Predatory ways: A lengthy article in the Missoula Independent talks about the work of a valuable agency, Wildlife Services. The main job of this agency is to eliminate predators that adversely affect domestic livestock production. The article isn't a positive one overall, but it does give a good picture of why the agency is an important one:
In 2006, according to statewide statistics, the sheep industry suffered a $1 million loss due to predators; the cattle industry lost an estimated $1.6 million to predators in 2005, the latest statistics available. While livestock producers typically employ a variety of nonlethal predator deterrents like guard dogs, fencing and hired herders, Wildlife Services specializes in lethality.

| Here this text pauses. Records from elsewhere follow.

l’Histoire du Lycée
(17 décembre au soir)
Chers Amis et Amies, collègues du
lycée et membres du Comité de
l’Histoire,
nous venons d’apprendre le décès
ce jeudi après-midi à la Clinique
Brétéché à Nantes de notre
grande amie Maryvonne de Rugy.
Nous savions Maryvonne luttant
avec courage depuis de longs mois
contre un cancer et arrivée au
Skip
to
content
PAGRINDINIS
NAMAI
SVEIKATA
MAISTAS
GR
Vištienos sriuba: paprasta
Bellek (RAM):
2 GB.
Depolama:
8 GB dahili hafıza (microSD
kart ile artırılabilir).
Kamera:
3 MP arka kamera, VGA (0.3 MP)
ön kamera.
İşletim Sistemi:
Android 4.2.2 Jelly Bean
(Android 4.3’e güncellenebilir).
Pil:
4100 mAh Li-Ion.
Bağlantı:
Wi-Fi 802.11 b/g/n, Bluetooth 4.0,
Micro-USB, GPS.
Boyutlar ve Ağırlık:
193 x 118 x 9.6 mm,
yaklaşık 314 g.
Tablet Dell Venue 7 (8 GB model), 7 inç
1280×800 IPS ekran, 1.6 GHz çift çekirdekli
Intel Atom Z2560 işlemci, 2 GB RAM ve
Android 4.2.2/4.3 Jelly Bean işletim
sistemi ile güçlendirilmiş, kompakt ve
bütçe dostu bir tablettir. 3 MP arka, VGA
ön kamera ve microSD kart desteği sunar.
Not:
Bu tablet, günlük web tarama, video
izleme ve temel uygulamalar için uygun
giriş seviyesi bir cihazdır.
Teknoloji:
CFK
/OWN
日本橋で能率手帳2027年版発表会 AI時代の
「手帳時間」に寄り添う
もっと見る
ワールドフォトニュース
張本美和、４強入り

And while advances are being made continually in non-lethal means of protecting livestock, there is no substitution for eliminating problem animals and reducing the population of problem species like coyotes. All of this is part and parcel of finding a healthy balance between allowing ranchers to do what it takes to protect their livestock and allowing these predators to continue to exist in areas with active livestock production:
"With most farming or cropping operations, if they’ve got a pest in their field like an aphid or a weevil, they just go and spray the whole field. We don’t have that option…that’s why we use the government trapper as opposed to handling it on our own,” (a rancher) says. “We’d love to handle it on our own—give us 1080 [a heavily restricted poison] back and the authorization to use some chemicals and some toxins and we’ll just poison the whole damn ranch and we won’t have these problems, but that’s not acceptable in the eyes of the public. That’s why Wildlife Services is there to help us."
Costs are shared, with about half of the budget coming directly from livestock producers on a per-head basis. This is appropriate, since producers benefit and the public benefits -- both through a healthy livestock economy and through allowing healthy numbers of predators to exist, as opposed to the old-fashioned approach of just eliminating or nearly eliminating a given species.
Montana may be changing, but the importance of the livestock industry -- economically and culturally -- to the state isn't. Those who object to the methods used by Wildlife Services need to educate themselves on the importance of this program to ranchers. They are also welcome to come up with non-lethal alternatives that are just as effective in protecting ranchers. There are probably those who simply want ranchers to become an endangered species -- those who feel that way should state both their preferences and their political affiliations plainly.